Robert Browne (1563 – c. 1622) was an English actor and theatre manager and investor of the later sixteenth and early seventeenth centuries. He was also part of a long-standing confusion in the scholarship of English Renaissance theatre.

The historical records of English Renaissance drama contain repeated mentions of "Robert Browne." Early scholars like E. K. Chambers and Edwin Nunzeger interpreted the records to indicate a single individual. Later scholars, principally Charles Jasper Sisson and Herbert Berry, demonstrated that two different men of the same name had been confused and conflated together.

The "other" Robert Browne died in 1603, and so can accurately be termed an Elizabethan actor. The Robert Browne who is the subject of this article had a career that extended through the first two decades of the seventeenth century, and in that sense can, as a differentiation, be called a Jacobean actor.

Born in 1563, Robert Browne's acting career began by the time he was twenty years old, when he was a member of Worcester's Men (1583). He was one of the English actors who performed on the Continent, especially in Germany, where English actors were especially favored. (Some names are known: Thomas Sackville, a clown; John Broadstreet, a "springer", accompanied by Richard Jones, a musician). Browne worked in Holland in 1590, and for Henry Julius, Duke of Brunswick-Lüneburg in Wolfenbüttel, in Frankfurt and Nuremberg in the 1592–94 period. He was in Germany again from 1601 through 1607, and once more in 1618–20. This does not mean Browne was consistently abroad during those years; rather he passed back and forth between England and the Continent.

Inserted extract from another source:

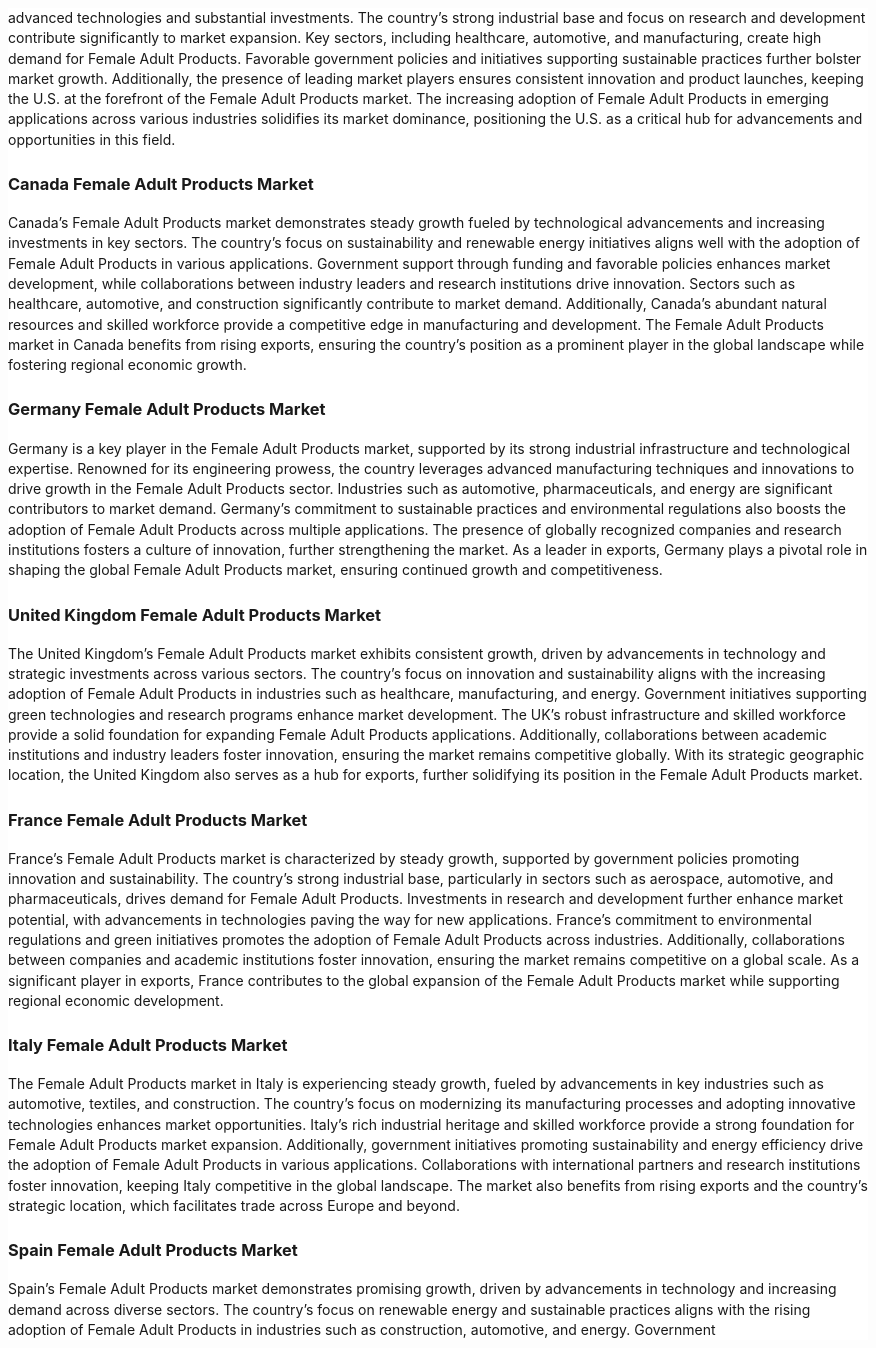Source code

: advanced technologies and substantial investments. The country&rsquo;s strong industrial base and focus on research and development contribute significantly to market expansion. Key sectors, including healthcare, automotive, and manufacturing, create high demand for Female Adult Products. Favorable government policies and initiatives supporting sustainable practices further bolster market growth. Additionally, the presence of leading market players ensures consistent innovation and product launches, keeping the U.S. at the forefront of the Female Adult Products market. The increasing adoption of Female Adult Products in emerging applications across various industries solidifies its market dominance, positioning the U.S. as a critical hub for advancements and opportunities in this field.</p><h3>Canada Female Adult Products Market</h3><p>Canada&rsquo;s Female Adult Products market demonstrates steady growth fueled by technological advancements and increasing investments in key sectors. The country&rsquo;s focus on sustainability and renewable energy initiatives aligns well with the adoption of Female Adult Products in various applications. Government support through funding and favorable policies enhances market development, while collaborations between industry leaders and research institutions drive innovation. Sectors such as healthcare, automotive, and construction significantly contribute to market demand. Additionally, Canada&rsquo;s abundant natural resources and skilled workforce provide a competitive edge in manufacturing and development. The Female Adult Products market in Canada benefits from rising exports, ensuring the country&rsquo;s position as a prominent player in the global landscape while fostering regional economic growth.</p><h3>Germany Female Adult Products Market</h3><p>Germany is a key player in the Female Adult Products market, supported by its strong industrial infrastructure and technological expertise. Renowned for its engineering prowess, the country leverages advanced manufacturing techniques and innovations to drive growth in the Female Adult Products sector. Industries such as automotive, pharmaceuticals, and energy are significant contributors to market demand. Germany&rsquo;s commitment to sustainable practices and environmental regulations also boosts the adoption of Female Adult Products across multiple applications. The presence of globally recognized companies and research institutions fosters a culture of innovation, further strengthening the market. As a leader in exports, Germany plays a pivotal role in shaping the global Female Adult Products market, ensuring continued growth and competitiveness.</p><h3>United Kingdom Female Adult Products Market</h3><p>The United Kingdom&rsquo;s Female Adult Products market exhibits consistent growth, driven by advancements in technology and strategic investments across various sectors. The country&rsquo;s focus on innovation and sustainability aligns with the increasing adoption of Female Adult Products in industries such as healthcare, manufacturing, and energy. Government initiatives supporting green technologies and research programs enhance market development. The UK&rsquo;s robust infrastructure and skilled workforce provide a solid foundation for expanding Female Adult Products applications. Additionally, collaborations between academic institutions and industry leaders foster innovation, ensuring the market remains competitive globally. With its strategic geographic location, the United Kingdom also serves as a hub for exports, further solidifying its position in the Female Adult Products market.</p><h3>France Female Adult Products Market</h3><p>France&rsquo;s Female Adult Products market is characterized by steady growth, supported by government policies promoting innovation and sustainability. The country&rsquo;s strong industrial base, particularly in sectors such as aerospace, automotive, and pharmaceuticals, drives demand for Female Adult Products. Investments in research and development further enhance market potential, with advancements in technologies paving the way for new applications. France&rsquo;s commitment to environmental regulations and green initiatives promotes the adoption of Female Adult Products across industries. Additionally, collaborations between companies and academic institutions foster innovation, ensuring the market remains competitive on a global scale. As a significant player in exports, France contributes to the global expansion of the Female Adult Products market while supporting regional economic development.</p><h3>Italy Female Adult Products Market</h3><p>The Female Adult Products market in Italy is experiencing steady growth, fueled by advancements in key industries such as automotive, textiles, and construction. The country&rsquo;s focus on modernizing its manufacturing processes and adopting innovative technologies enhances market opportunities. Italy&rsquo;s rich industrial heritage and skilled workforce provide a strong foundation for Female Adult Products market expansion. Additionally, government initiatives promoting sustainability and energy efficiency drive the adoption of Female Adult Products in various applications. Collaborations with international partners and research institutions foster innovation, keeping Italy competitive in the global landscape. The market also benefits from rising exports and the country&rsquo;s strategic location, which facilitates trade across Europe and beyond.</p><h3>Spain Female Adult Products Market</h3><p>Spain&rsquo;s Female Adult Products market demonstrates promising growth, driven by advancements in technology and increasing demand across diverse sectors. The country&rsquo;s focus on renewable energy and sustainable practices aligns with the rising adoption of Female Adult Products in industries such as construction, automotive, and energy. Government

Browne was in Frankfurt in September 1602, and in Augsburg later that year; he was in Nuremberg in February 1603. He was in Frankfurt again in 1606; he and other English actors were under the patronage of Maurice, Landgrave of Hesse-Kassel, who had built for the 'Englische Komoedianten', in Kassel 1605, a roofed theatre, the oldest extant such building in Germany, although nowadays used as a wildlife museum; in 1606 and 1607. In 1618 he was with English players in Nuremberg in May, in Strassburg in June and July, and in Frankfurt in the autumn. He spent the winter of 1619–20 in Prague, at the court of Frederick and Elizabeth, King and Queen of Bohemia. He was back in Germany in early 1620.